2023/11/14

学会発表報告「フィードバック・リテラシーに関する研究動向」(日本教育工学会研究会2023年10月開催)

渡邊 智也

はじめに

東京大学大学院 新領域創成科学研究科の瀬崎颯斗さんと,ベネッセ教育総合研究所 学習科学研究室の渡邊智也・小野塚若菜が共同で日本教育工学会研究会にて研究発表を行いました。
以下,その内容を簡単にご紹介します。
【研究報告はこちら】
瀬崎颯斗・渡邊智也・小野塚若菜(2023).フィードバック・リテラシーに関する研究動向 日本教育工学会 研究報告集, 2023(3), 152-159.
https://doi.org/10.15077/jsetstudy.2023.3_152

研究の概要

 学習のための評価(Assessment for Learning)を充実させるための指導方略として,学習課題に対する取り組みの結果に基づき,学習者に適切なフィードバックを与えることが期待されています。フィードバックは効果の高い指導方略であると考えられており(Wisniewski et al. 2020),そのメタ分析などによるエビデンスをまとめた書籍が,日本でも翻訳書として出版されています(例えば,『教育の効果』(Hattie 2008; 山森監訳 2018)など)。

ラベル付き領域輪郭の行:
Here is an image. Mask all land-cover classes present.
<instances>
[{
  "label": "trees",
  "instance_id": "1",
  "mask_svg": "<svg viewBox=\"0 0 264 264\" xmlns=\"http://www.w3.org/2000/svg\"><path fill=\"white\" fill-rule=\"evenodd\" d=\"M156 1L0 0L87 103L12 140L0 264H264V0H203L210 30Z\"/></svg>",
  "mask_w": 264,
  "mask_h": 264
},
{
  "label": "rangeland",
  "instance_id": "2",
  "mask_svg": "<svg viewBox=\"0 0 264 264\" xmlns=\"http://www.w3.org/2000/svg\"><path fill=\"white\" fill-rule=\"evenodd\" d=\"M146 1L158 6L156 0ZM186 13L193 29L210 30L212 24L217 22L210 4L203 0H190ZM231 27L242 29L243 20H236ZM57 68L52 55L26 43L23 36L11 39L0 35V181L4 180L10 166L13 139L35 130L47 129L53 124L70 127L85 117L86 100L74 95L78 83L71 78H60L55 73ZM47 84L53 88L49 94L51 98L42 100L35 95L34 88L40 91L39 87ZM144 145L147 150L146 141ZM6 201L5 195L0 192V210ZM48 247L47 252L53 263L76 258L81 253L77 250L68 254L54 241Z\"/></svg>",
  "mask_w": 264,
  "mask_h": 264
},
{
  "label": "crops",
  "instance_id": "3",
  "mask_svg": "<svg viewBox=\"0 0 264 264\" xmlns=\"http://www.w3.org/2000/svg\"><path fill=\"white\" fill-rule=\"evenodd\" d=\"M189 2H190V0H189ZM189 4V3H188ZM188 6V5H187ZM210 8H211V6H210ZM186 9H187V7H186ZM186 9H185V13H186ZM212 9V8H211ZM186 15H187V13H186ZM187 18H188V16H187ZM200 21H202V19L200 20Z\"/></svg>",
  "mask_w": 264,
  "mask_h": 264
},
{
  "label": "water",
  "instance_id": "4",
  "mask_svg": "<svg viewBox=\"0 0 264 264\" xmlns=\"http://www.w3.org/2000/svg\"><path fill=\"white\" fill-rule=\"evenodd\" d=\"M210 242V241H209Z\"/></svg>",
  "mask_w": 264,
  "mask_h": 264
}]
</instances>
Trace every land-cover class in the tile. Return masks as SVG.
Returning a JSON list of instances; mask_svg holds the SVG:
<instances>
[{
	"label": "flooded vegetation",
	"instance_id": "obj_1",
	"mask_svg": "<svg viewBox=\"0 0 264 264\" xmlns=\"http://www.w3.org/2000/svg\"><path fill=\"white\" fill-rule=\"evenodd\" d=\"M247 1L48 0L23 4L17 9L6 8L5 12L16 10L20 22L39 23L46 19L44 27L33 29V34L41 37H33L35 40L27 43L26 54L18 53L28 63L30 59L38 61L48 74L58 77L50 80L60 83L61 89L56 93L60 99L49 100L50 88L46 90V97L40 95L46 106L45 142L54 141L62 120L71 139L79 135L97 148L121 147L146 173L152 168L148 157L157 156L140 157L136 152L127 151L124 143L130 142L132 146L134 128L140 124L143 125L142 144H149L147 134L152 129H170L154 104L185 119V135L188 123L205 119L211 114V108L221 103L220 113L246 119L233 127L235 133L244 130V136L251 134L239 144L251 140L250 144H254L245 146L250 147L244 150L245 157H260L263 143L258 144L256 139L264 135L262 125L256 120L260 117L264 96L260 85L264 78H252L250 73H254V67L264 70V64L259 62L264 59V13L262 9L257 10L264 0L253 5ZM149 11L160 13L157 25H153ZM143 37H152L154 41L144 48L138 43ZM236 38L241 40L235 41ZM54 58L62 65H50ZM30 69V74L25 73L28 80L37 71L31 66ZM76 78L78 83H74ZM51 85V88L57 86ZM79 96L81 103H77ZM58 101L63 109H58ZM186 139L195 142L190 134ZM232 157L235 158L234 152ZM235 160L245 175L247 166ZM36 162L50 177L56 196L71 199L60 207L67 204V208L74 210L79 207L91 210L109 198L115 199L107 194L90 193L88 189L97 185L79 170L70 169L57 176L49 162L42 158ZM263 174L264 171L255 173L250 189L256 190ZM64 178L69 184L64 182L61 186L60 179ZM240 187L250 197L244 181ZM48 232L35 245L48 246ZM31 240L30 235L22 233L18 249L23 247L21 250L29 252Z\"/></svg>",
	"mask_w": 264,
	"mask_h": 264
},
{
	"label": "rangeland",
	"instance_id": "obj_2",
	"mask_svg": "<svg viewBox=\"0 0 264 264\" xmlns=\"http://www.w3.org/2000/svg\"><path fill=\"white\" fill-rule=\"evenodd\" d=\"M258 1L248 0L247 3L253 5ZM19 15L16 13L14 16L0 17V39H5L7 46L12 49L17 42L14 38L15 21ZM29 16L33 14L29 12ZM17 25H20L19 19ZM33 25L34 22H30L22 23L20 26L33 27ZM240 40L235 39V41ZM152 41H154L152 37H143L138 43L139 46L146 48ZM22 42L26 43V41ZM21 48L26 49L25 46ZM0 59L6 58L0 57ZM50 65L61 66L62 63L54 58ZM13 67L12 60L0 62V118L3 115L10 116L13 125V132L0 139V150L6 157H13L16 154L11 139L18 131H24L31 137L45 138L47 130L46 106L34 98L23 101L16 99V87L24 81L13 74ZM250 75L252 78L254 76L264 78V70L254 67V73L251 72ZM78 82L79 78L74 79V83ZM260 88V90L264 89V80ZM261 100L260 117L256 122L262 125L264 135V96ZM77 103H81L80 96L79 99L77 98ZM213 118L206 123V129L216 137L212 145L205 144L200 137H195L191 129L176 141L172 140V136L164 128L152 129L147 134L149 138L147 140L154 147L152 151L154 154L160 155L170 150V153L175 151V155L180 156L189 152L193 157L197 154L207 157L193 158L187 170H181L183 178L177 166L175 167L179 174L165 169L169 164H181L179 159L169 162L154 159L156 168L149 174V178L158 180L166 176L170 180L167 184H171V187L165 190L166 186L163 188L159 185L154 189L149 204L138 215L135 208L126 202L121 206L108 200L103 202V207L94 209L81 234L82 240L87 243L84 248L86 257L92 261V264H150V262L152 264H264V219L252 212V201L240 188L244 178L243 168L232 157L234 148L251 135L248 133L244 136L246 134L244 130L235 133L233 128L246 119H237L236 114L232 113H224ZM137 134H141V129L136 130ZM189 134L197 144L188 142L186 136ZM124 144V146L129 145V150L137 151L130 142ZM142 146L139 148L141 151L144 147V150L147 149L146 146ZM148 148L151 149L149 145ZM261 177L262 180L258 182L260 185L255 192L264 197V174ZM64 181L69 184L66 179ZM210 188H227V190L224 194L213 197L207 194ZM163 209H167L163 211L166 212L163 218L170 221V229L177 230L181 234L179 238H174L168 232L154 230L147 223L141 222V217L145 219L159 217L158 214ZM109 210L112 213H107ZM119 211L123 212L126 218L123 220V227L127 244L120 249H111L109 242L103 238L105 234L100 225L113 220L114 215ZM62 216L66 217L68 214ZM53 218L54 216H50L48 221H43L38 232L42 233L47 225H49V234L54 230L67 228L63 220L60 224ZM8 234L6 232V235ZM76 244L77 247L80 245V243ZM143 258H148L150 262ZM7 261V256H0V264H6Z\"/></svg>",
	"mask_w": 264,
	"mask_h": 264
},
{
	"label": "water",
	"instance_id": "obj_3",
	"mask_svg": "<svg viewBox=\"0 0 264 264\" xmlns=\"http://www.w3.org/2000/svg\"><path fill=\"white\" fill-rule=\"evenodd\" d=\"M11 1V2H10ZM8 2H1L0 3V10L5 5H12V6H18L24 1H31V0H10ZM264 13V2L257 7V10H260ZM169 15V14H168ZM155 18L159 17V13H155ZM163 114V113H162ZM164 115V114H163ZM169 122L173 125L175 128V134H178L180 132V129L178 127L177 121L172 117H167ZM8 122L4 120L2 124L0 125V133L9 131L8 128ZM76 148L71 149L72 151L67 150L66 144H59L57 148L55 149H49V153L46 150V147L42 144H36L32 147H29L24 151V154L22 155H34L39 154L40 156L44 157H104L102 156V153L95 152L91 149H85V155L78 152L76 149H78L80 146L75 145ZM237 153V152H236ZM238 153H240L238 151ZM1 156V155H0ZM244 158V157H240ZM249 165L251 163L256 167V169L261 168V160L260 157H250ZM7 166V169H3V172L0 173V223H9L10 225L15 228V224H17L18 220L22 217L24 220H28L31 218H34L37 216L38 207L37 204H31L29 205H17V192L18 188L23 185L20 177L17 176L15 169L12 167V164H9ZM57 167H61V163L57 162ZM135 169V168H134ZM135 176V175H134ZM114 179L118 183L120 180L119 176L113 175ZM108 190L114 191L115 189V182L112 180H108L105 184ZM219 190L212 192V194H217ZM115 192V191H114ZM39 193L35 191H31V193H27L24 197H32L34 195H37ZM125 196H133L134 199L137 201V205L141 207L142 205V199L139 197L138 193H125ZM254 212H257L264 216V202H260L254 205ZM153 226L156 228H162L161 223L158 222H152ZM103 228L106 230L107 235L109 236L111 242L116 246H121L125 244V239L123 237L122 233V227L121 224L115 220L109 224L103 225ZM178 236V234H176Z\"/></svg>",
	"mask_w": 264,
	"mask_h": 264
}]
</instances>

*記述課題 1*. 上記の行から、文字列「cover」を含むものをすべて探し出し、各行をそのまま書き写してください。
*記述課題 2*. フィードバック・リテラシーの研究動向に関する記事について、本文の最後の文の後から引き継ぎ、続きを書き進めてください。

*課題の結果 1*.
Here is an image. Mask all land-cover classes present.
Trace every land-cover class in the tile. Return masks as SVG.

*課題の結果 2*.
 一方で,学習者がフィードバックを効果的に利用するためには,フィードバックの目的や内容を理解すること,フィードバックのプロセスで適切に主体性を発揮することなどが要求されることから,必ずしもすべての学習者にとって有効に機能するわけではない可能性も指摘されています(例: Winstone et al. 2017)。
 そこで我々は,近年海外の高等教育研究で盛んに研究が行われている「フィードバック・リテラシー」という概念に着目しました。Winstone & Carless(2019)によれば,これまでのフィードバック研究は「指導者はいかに効果的にフィードバックを伝えるか?」に焦点をおいた研究パラダイム(伝達中心パラダイム)であるといいます。このパラダイムでは,学習者がフィードバックを受け取り,その内容を理解し,活用していくプロセスがどのようなものであるのか,その認知・感情・行動のプロセスを詳細に理解することに積極的に踏み込んできませんでした。新しい研究パラダイム(学習中心パラダイム)では「学習者はいかに上手くフィードバックを活用するか?」に焦点をおき,その活用のプロセスや心理変数を明らかにし,学習者のフィードバック活用を支えるための指導の研究が進みつつあります。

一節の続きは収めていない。